USING KEY in Recursive CTEs

Björn Bamberg and Torsten Grust
Published on 2025-05-23
Reading time: 17 minutes

TL;DR: Recursive CTEs in SQL allow for powerful iterative queries like graph traversals but can be memory-intensive and slow due to repeated row accumulation. DuckDB’s new USING KEY feature addresses this by treating intermediate results as keyed dictionaries instead of an ever growing set: existing entries can be updated. This can lead to dramatically better performance and memory efficiency, especially in graph algorithms like shortest path and distance-vector routing. It also simplifies query logic by providing direct access to the entire dictionary.

Assembling SQL Queries from Pieces: CTEs

As SQL queries become more complex, managing their readability, modularity and reusability increasingly becomes a challenge. Common Table Expressions (CTEs) were introduced to address these issues by allowing developers to define temporary, named result sets within a query. Similar to functions in programming, CTEs allow a large query to be broken down into logical building blocks, making it easier to understand, maintain and debug.

CTEs are particularly useful for structuring multi-step transformations that might otherwise require deeply nested subqueries or complex joins. By improving both the clarity and structure of SQL code, CTEs have become an essential tool in modern query writing – enabling the clear, declarative expression of even the most sophisticated logic.

Iterate Like It's 1999: Recursive CTEs

To enhance the expressive power of SQL, recursive CTEs were introduced in the SQL:1999 standard. These allow a query to reference the results from previous iterations within the same expression, enabling SQL to solve more complex problems such as graph traversal and other iterative computations.

This capability pushes SQL beyond basic data retrieval, allowing for the formulation of complex, iterative logic directly in SQL. In fact, recursive CTEs make SQL Turing-complete, meaning it can theoretically express any computation (given sufficient time and memory).

_But how do recursive CTEs work in DuckDB?_

Let’s look at a simple example to break down the mechanism. Suppose we want to calculate the largest power of 2 that is smaller than 100. We can use a recursive CTE power to generate powers of 2 iteratively until we reach that limit. For any row (a, b, c) in power we will have that a^b = c:

WITH RECURSIVE power(a, b, c) AS (
    SELECT 2, 0, 1       -- 2^0 = 1
        UNION
    SELECT a, b+1, a * c -- a^(b+1) = a * a^b
    FROM power           -- reads the working table (contains a single row)
    WHERE a * c < 100
)
FROM power;         -- reads the union table (contains all intermediate results)

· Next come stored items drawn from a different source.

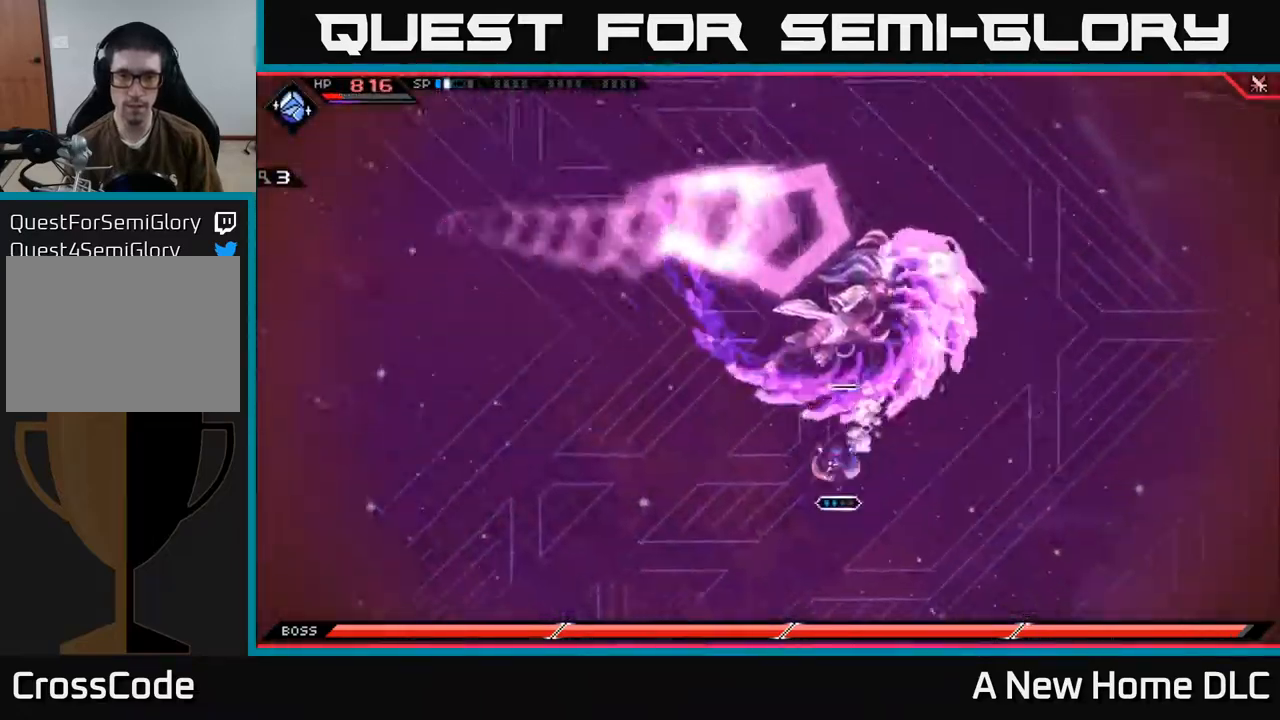
{"buttons": ["L1"], "left_stick": "up", "right_stick": "center", "events": [[200, "left_stick", "left"], [284, "left_stick", "up"], [400, "L1", "down"]]}
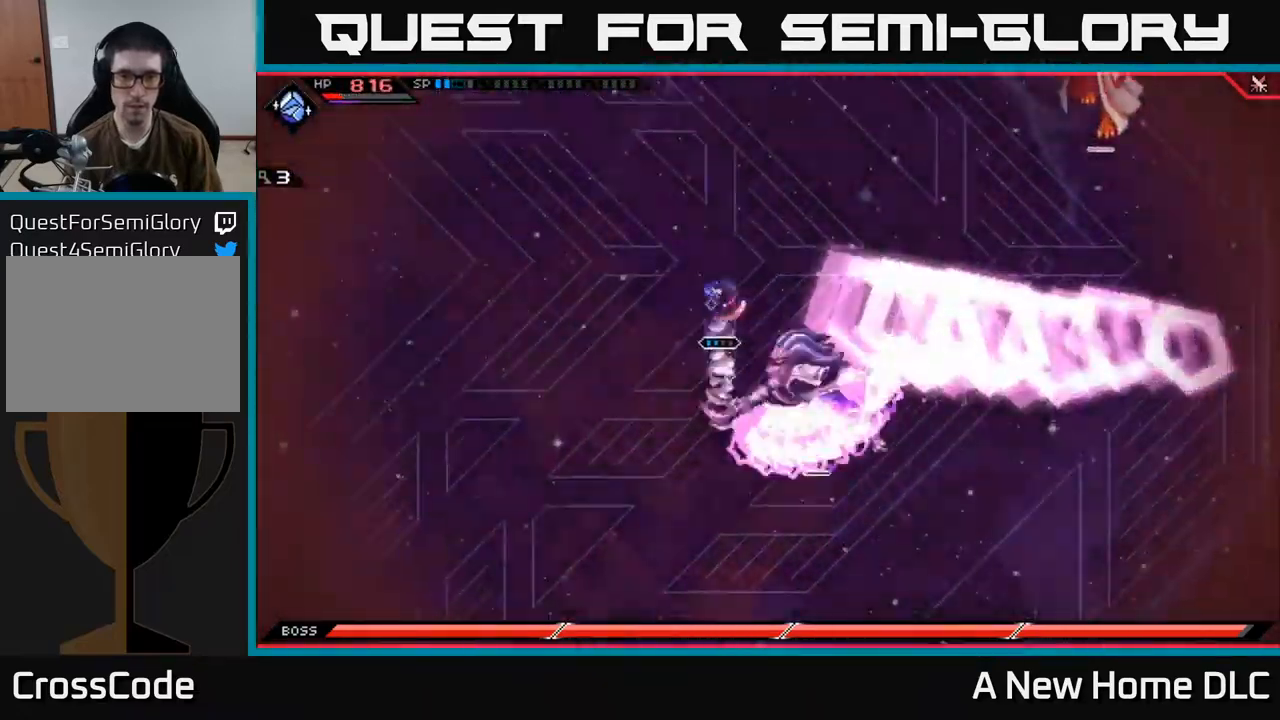
{"buttons": [], "left_stick": "down", "right_stick": "center", "events": [[67, "L1", "up"], [234, "left_stick", "up-right"], [367, "left_stick", "down"], [400, "DPAD_LEFT", "down"], [484, "DPAD_LEFT", "up"]]}
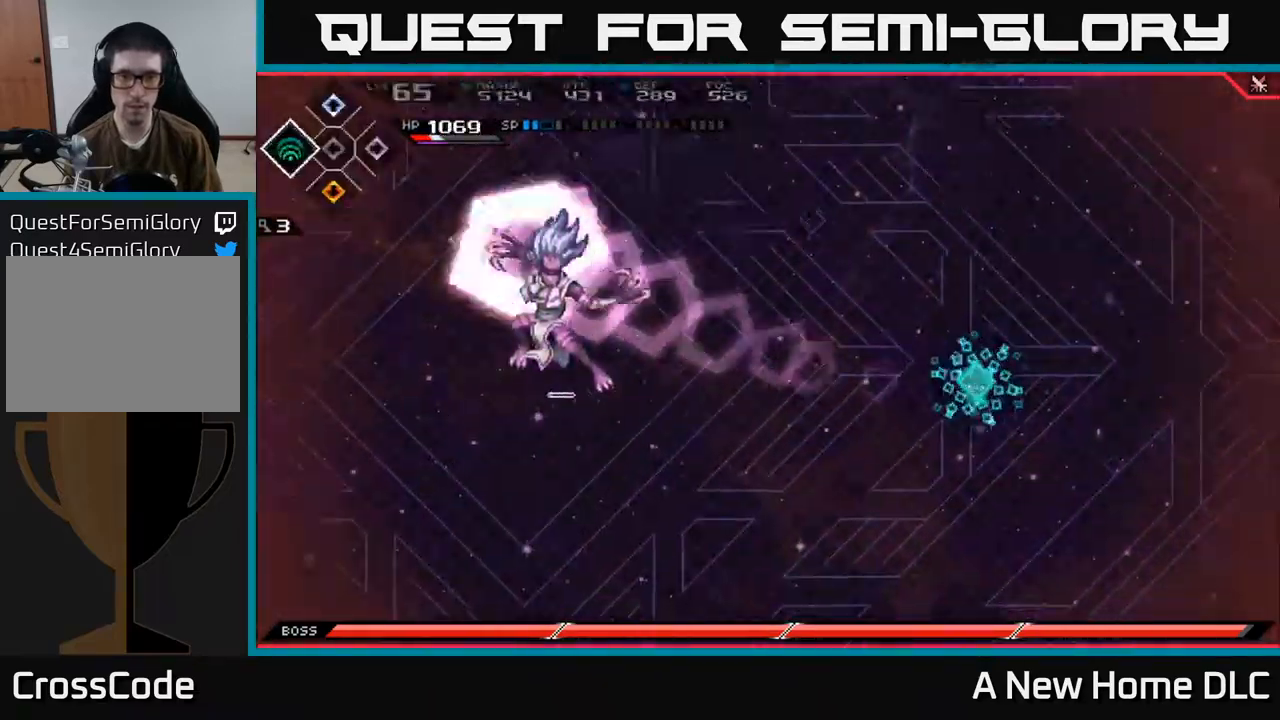
{"buttons": [], "left_stick": "up", "right_stick": "center", "events": [[34, "L1", "down"], [167, "L1", "up"], [384, "left_stick", "center"], [434, "left_stick", "up"]]}
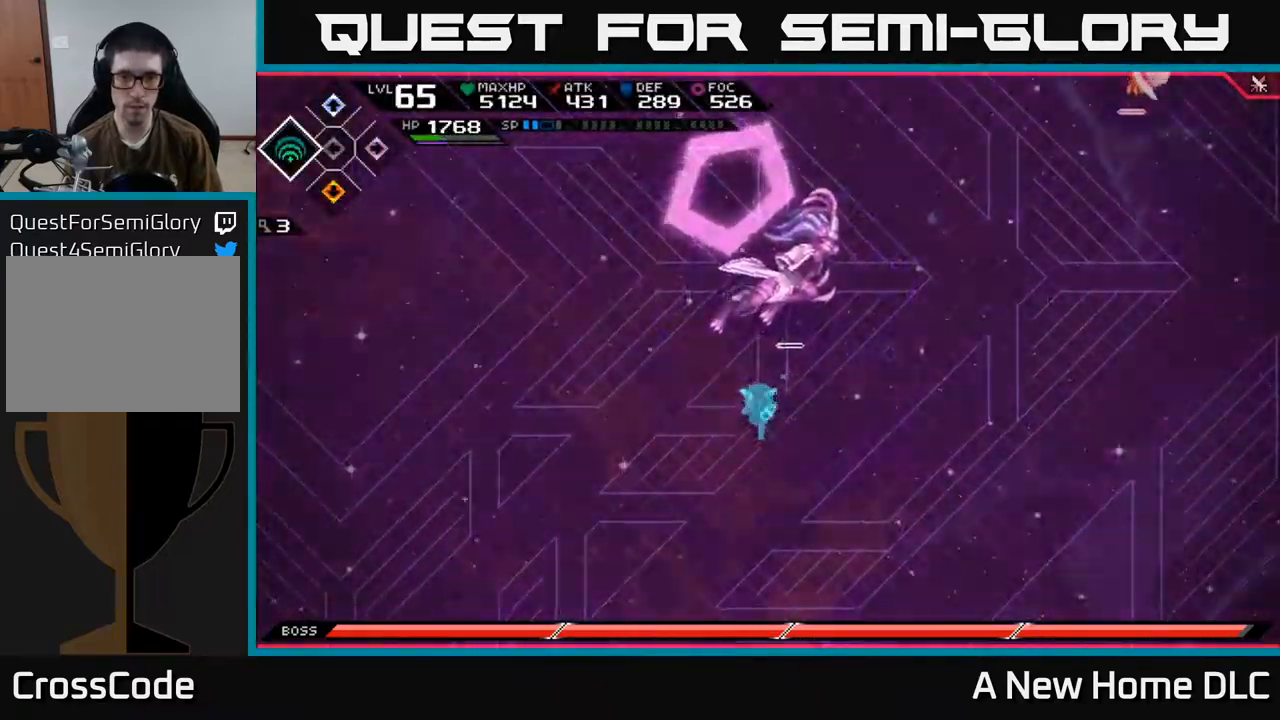
{"buttons": [], "left_stick": "up-left", "right_stick": "center", "events": [[84, "left_stick", "up-right"], [284, "X", "down"], [384, "X", "up"], [467, "left_stick", "up-left"]]}
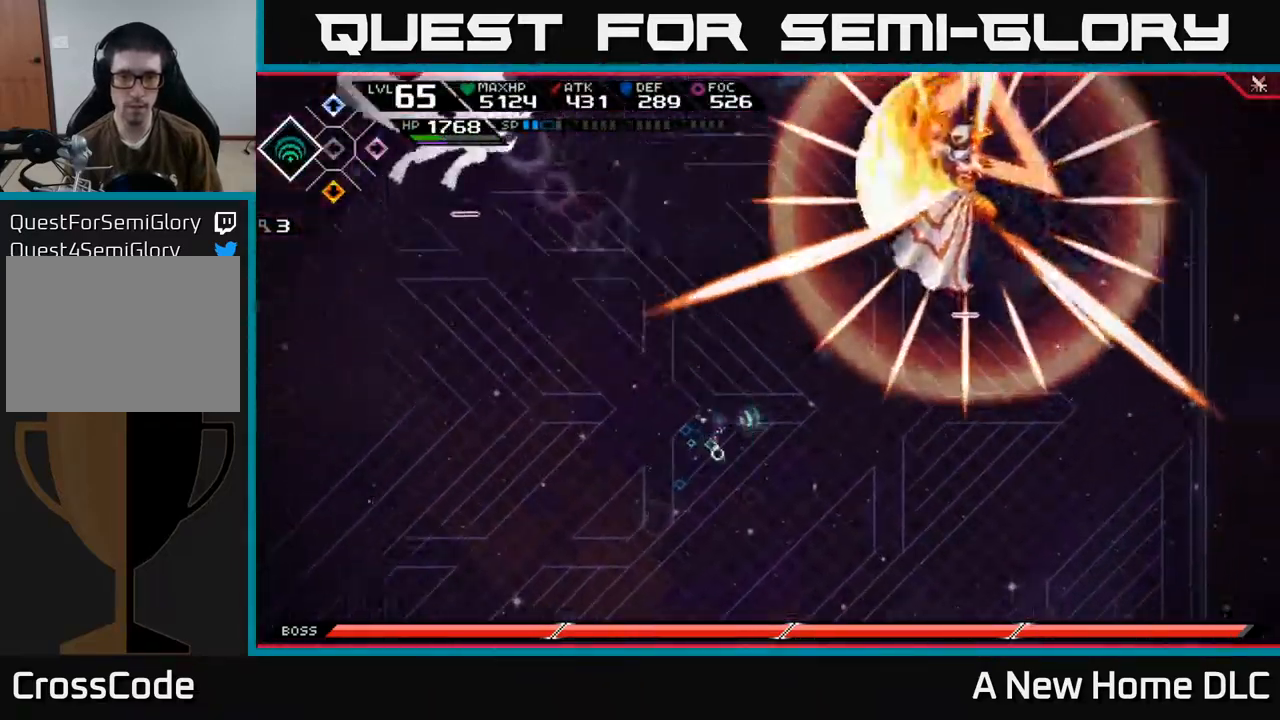
{"buttons": [], "left_stick": "down-left", "right_stick": "center", "events": [[250, "left_stick", "down-left"]]}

We can divide a recursive CTE into two parts, separated by the UNION keyword. The part above the UNION is the non-recursive part (SELECT 2, 0, 1 in our example), and the part below is the recursive part.

In the recursive part, CTE power references itself. This self-reference points to what we call the working table. The working table always holds the rows produced in the immediately preceding iteration. And only those.

Here's how it works step by step:

  • First, the non-recursive part is executed, producing initial rows – in our example, just the row (2,0,1). These rows are stored in the working table.
  • Then, the recursive part is executed using the rows from the working table. Every new row the recursive part produces is stored in the intermediate table, which holds results from the current iteration.
  • If the intermediate table is empty, the iteration ends.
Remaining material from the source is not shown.